• Scott

Who should be on my church safety team?


One question that every church asks us early on in their consultation is, "who should be on our security team?"


Our first response is, "don't call it a 'security' team. You need to call it a 'safety team' or 'first impressions team' or something that does NOT invoke the name 'security'." "Security" is a tricky word in churches (we are in Texas which has some very specific laws relating to use of the word "security" in religious settings). Semantics aside, here are some people you might want to consider inviting to be on your SAFETY team:


- Someone with a calm presence and a heart for ministry (Generally, if someone actively comes to you and requests to be on a SECURITY team, you should probably think twice about including that person on your team.
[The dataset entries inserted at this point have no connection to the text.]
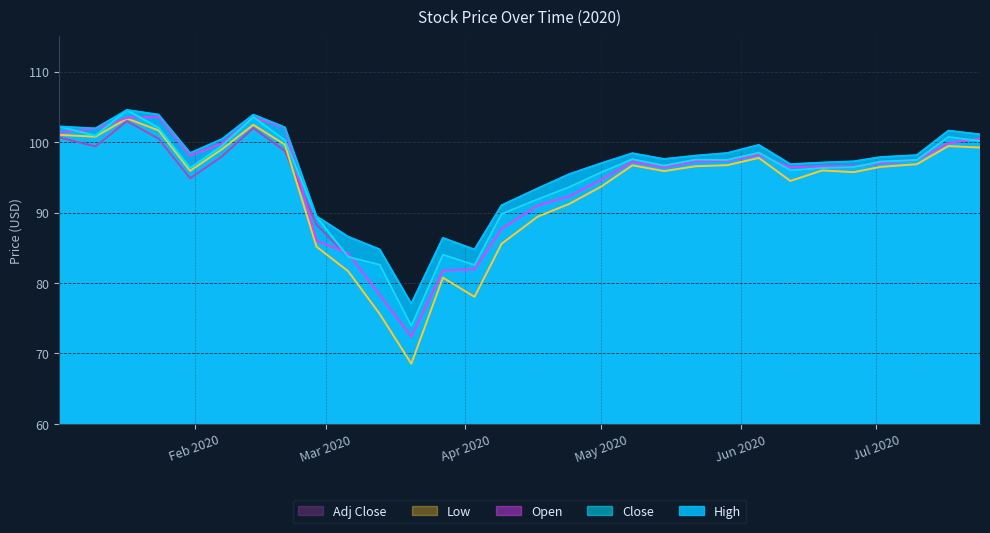

Does the chart display data point markers on the line(s)?

No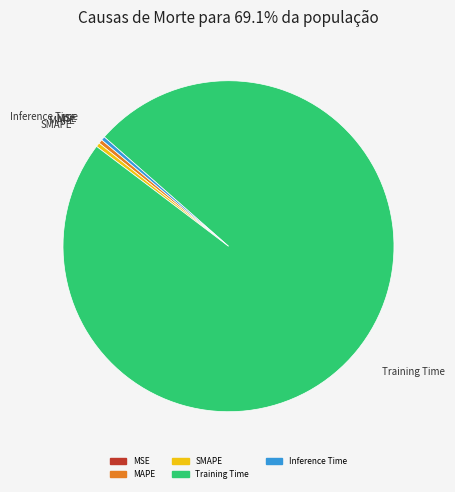

Does any single category account for the majority?

Yes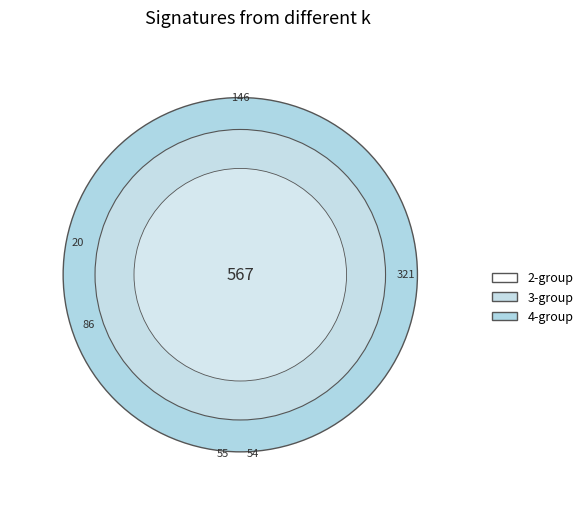

Does 22 account for over 50% of the chart?

No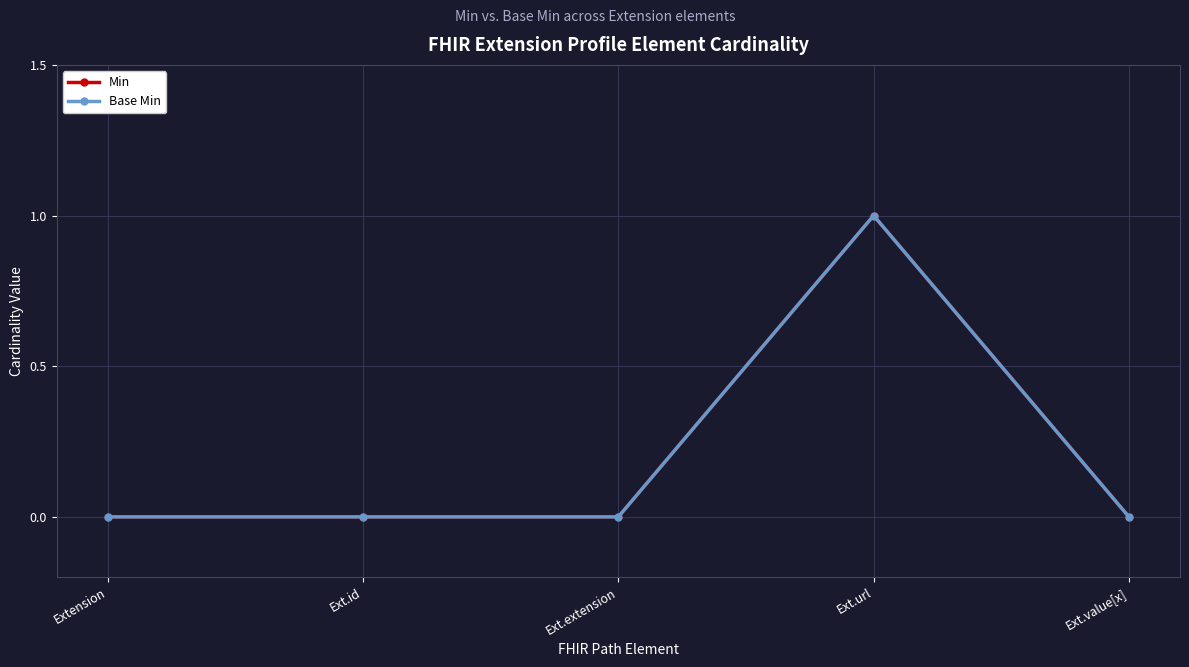

Is this an area chart (filled region under the line)?

No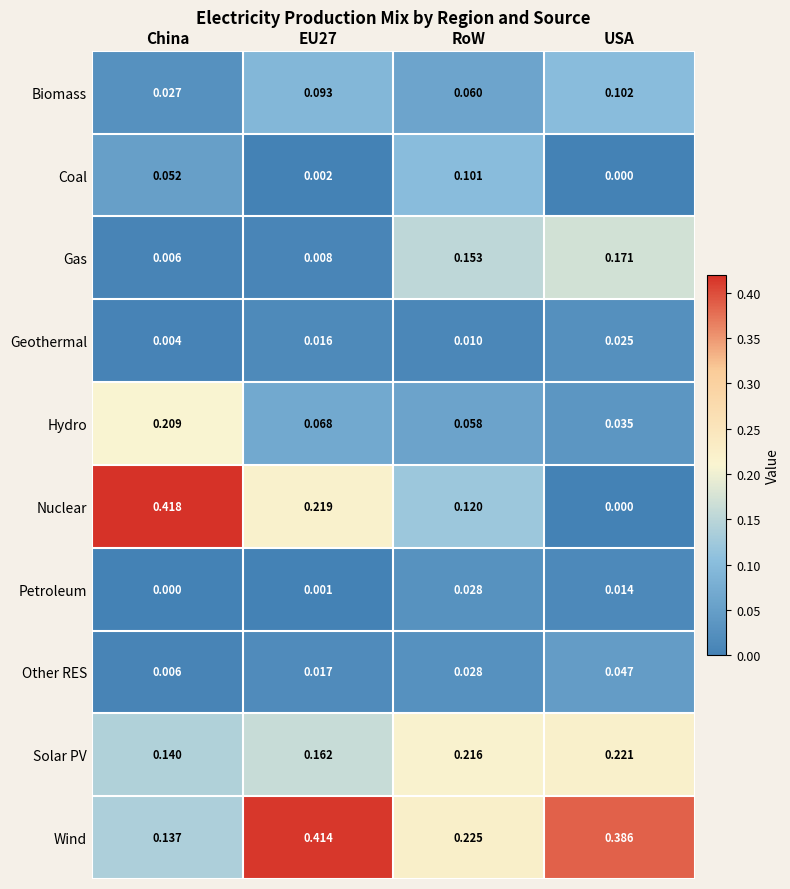

At which category is the sum across all series the highest?

USA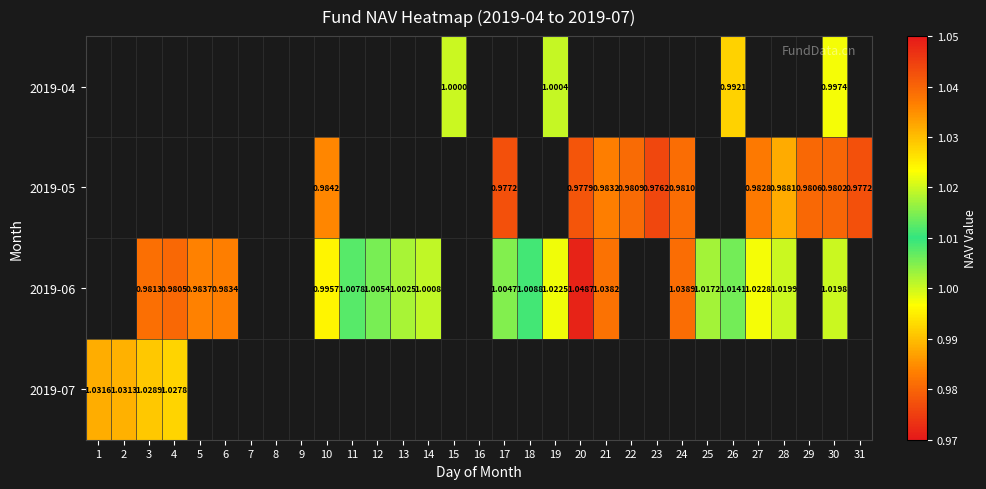

At which category does the chart reach its peak across all series?

20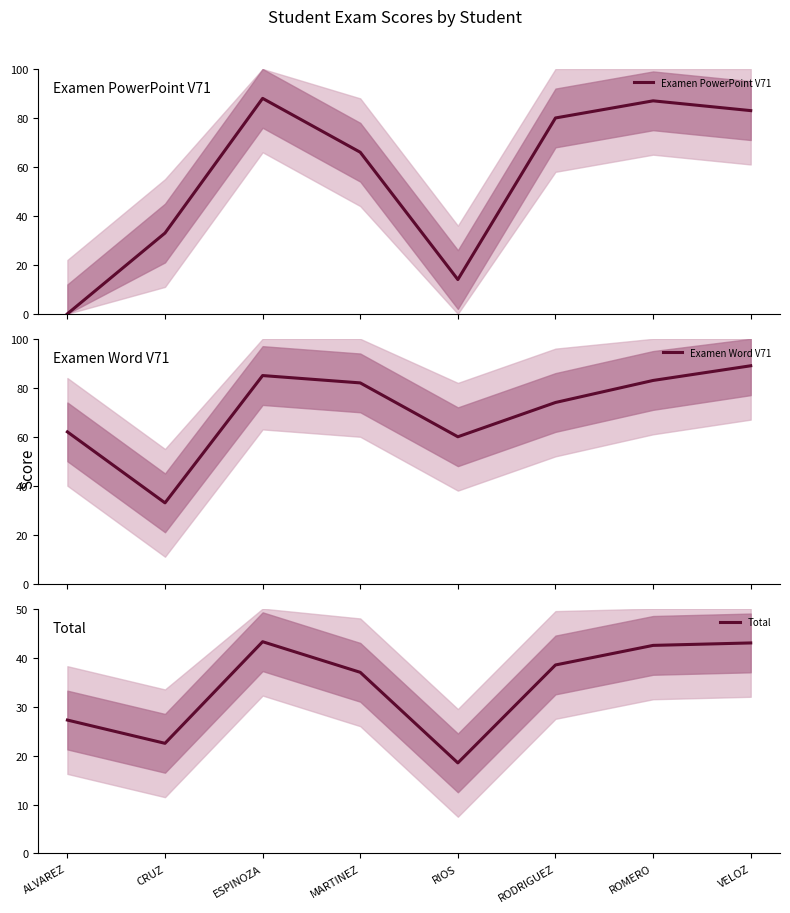

At which category is the sum across all series the highest?

ESPINOZA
You don't need Rambo or Walker, Texas Ranger on your team).


- Someone with any type of medical training (doctors and nurses are great, but don't forget about school athletic trainers, firefighters / EMTs, and CNAs from your local assisted living center).
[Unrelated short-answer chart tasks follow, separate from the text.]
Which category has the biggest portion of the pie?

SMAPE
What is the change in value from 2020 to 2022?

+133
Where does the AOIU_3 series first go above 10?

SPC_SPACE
- Someone with crisis intervention training or skills (teachers, business managers, HR professionals, counselors / therapists). You need team members who are masters at talking to people and defusing tense situations.


- Someone with Law Enforcement or Military EXPERIENCE...LOTS of EXPERIENCE. You need someone who has proven themselves capable of staying calm and reacting with their mammalian brain, not their reptilian brain, under stress. Plus, let's face it, we live in a world with an ever-increasing presence of firearms. If someone on your team is going to be armed, it needs to be someone who has spent and does spend thousands of hours at the shooting range under expert tutelage, finely honing their craft. 5 hours of classroom (or on-line) training and 50-rounds at a paper target one time at the range does not a qualified armed safety team member make. If you use LTC holders, you need to make sure they have more than the basic state-mandated training to carry a firearm.
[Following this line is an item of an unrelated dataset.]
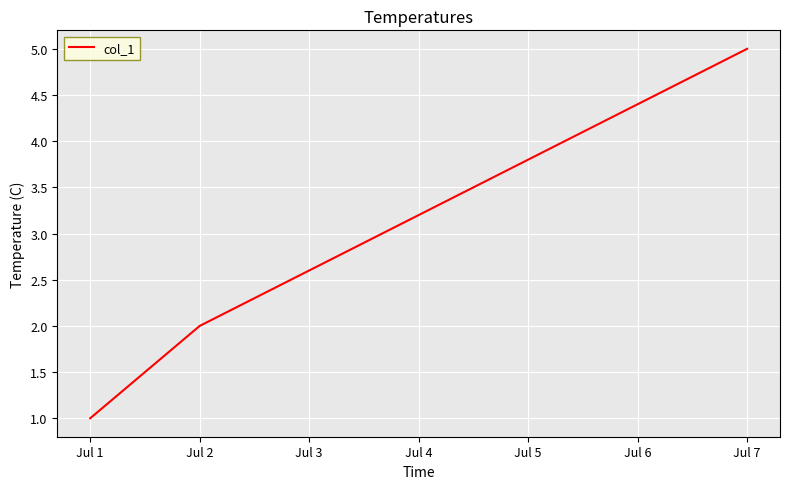

What is the maximum value shown in the chart?

5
Notice that the guns come at the end of the list and the calming presence and medical training come at the beginning. Every time I consult with a church I tell them, "I won't say you will NEVER encounter an active shooter or a violent incident on your campus, but I will say that you absolutely WILL encounter a medical emergency at some point." Chances are incredibly low that you will ever have an armed encounter, but chances are almost 100% that someone will get sick or hurt at your facility. It is much more important to be prepared for what WILL happen and to plan for what MAY happen. Your team members might have to confront an armed suspect, but they undoubtedly will have to assist with a medical emergency or calm down an agitated, annoyed, or scared person.


Look for the people with a servant's heart, who can remain calm under pressure, and who can assist those in need.